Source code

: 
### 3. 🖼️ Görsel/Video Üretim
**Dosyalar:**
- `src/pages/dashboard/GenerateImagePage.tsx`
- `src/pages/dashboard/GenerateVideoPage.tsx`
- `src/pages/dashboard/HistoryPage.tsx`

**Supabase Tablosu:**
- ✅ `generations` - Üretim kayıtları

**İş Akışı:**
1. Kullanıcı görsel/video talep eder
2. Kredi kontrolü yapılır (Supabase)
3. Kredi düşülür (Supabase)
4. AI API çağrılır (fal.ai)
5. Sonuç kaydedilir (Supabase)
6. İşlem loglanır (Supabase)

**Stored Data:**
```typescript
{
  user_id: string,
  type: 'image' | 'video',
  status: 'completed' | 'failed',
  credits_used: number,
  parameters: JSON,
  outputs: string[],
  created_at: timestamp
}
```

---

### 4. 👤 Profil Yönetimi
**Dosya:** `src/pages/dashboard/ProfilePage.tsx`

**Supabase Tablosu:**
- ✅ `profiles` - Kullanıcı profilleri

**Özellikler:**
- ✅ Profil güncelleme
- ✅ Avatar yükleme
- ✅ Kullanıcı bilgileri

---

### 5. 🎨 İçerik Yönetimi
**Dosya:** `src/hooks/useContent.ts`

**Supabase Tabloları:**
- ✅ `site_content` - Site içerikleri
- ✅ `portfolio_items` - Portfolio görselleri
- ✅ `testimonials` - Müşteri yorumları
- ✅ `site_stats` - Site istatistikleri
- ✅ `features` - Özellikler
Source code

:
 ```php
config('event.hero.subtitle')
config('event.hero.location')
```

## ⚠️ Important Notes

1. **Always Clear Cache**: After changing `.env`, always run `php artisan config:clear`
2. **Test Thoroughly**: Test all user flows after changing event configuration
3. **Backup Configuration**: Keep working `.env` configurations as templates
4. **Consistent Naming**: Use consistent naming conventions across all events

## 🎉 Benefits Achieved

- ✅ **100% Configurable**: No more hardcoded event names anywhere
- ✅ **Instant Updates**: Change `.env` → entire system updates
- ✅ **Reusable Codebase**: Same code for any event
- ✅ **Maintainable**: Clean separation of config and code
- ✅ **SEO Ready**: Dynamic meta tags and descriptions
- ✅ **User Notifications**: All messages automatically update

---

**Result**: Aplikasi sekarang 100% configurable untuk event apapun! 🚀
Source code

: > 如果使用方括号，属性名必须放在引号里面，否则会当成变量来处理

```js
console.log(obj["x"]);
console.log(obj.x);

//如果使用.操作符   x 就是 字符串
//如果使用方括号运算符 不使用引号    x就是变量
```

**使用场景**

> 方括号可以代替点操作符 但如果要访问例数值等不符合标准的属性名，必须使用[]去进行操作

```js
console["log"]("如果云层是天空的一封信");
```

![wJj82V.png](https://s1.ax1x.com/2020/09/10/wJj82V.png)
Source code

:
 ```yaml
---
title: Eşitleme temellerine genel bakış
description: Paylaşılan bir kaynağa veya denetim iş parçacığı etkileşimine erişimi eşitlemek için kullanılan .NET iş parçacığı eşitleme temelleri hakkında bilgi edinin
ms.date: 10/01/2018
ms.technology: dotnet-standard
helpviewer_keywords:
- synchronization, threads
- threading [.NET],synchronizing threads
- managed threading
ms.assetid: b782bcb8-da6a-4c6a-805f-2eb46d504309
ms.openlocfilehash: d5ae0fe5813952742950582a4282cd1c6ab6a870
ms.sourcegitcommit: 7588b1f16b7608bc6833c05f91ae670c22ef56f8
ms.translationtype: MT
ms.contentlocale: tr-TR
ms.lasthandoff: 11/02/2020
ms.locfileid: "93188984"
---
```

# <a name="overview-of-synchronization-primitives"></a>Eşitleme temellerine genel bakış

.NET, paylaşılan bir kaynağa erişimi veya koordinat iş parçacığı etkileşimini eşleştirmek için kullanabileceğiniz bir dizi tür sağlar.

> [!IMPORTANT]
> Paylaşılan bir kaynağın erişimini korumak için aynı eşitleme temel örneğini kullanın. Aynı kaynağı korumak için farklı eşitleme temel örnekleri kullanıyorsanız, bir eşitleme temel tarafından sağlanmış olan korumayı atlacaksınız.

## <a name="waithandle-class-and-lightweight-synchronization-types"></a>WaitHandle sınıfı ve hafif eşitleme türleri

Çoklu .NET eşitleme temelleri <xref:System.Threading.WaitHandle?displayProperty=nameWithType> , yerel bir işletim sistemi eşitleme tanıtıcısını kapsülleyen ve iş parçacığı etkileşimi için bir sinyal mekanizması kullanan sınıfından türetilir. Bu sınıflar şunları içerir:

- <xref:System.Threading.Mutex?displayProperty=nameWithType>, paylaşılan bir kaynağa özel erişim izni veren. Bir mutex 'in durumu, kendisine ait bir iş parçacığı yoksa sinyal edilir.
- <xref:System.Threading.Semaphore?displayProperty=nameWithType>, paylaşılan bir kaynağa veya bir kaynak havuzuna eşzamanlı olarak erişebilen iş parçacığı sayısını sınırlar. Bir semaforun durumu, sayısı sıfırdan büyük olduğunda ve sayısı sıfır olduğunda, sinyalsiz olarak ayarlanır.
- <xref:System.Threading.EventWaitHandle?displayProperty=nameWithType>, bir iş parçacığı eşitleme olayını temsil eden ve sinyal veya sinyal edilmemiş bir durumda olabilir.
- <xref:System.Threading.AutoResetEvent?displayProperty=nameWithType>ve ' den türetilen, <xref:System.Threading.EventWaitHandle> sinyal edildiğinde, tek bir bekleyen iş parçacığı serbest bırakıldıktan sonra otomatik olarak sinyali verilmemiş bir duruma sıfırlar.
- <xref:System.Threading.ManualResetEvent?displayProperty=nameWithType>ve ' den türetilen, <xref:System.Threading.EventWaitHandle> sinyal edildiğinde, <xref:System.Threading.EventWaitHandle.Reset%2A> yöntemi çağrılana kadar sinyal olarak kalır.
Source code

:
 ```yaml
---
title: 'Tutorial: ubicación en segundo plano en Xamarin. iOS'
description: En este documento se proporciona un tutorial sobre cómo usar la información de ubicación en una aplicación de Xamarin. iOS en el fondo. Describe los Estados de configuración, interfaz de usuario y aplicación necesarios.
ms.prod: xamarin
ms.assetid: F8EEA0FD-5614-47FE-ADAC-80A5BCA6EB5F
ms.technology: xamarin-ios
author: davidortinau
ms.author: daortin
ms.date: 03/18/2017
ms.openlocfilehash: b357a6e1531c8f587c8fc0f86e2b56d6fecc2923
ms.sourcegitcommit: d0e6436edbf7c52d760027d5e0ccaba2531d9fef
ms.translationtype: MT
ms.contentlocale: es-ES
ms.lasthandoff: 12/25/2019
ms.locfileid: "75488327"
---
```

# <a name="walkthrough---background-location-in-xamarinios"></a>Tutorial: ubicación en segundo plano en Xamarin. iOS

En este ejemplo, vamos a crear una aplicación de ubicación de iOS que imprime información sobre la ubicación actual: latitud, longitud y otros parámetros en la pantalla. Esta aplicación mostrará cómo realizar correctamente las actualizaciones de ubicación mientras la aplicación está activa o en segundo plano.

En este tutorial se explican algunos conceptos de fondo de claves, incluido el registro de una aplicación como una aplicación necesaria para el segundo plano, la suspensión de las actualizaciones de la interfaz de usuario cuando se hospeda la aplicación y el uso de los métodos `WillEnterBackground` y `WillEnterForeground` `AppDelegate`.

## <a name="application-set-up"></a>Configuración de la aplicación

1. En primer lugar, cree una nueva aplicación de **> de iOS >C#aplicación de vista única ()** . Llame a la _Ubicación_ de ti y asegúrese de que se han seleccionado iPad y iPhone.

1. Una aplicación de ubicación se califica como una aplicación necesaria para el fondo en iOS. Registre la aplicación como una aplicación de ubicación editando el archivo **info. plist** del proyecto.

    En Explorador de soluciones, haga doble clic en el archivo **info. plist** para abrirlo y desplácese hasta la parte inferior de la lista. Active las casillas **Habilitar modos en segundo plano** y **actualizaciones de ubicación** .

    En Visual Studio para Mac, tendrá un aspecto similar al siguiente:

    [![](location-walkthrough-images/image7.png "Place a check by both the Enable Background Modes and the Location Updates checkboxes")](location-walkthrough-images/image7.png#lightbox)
^^^^^^^^^^^^^^^^
Assignment:
Only one stretch of the entries above is wanted: the lines from the one containing "2. Kredi kontrolü yapılır (Supabase)" through the one containing "1. **Always Clear". Please reproduce it exactly.

Solution to the exercise:
2. Kredi kontrolü yapılır (Supabase)
3. Kredi düşülür (Supabase)
4. AI API çağrılır (fal.ai)
5. Sonuç kaydedilir (Supabase)
6. İşlem loglanır (Supabase)

**Stored Data:**
```typescript
{
  user_id: string,
  type: 'image' | 'video',
  status: 'completed' | 'failed',
  credits_used: number,
  parameters: JSON,
  outputs: string[],
  created_at: timestamp
}
```

---

### 4. 👤 Profil Yönetimi
**Dosya:** `src/pages/dashboard/ProfilePage.tsx`

**Supabase Tablosu:**
- ✅ `profiles` - Kullanıcı profilleri

**Özellikler:**
- ✅ Profil güncelleme
- ✅ Avatar yükleme
- ✅ Kullanıcı bilgileri

---

### 5. 🎨 İçerik Yönetimi
**Dosya:** `src/hooks/useContent.ts`

**Supabase Tabloları:**
- ✅ `site_content` - Site içerikleri
- ✅ `portfolio_items` - Portfolio görselleri
- ✅ `testimonials` - Müşteri yorumları
- ✅ `site_stats` - Site istatistikleri
- ✅ `features` - Özellikler
Source code

:
 ```php
config('event.hero.subtitle')
config('event.hero.location')
```

## ⚠️ Important Notes

1. **Always Clear Cache**: After changing `.env`, always run `php artisan config:clear`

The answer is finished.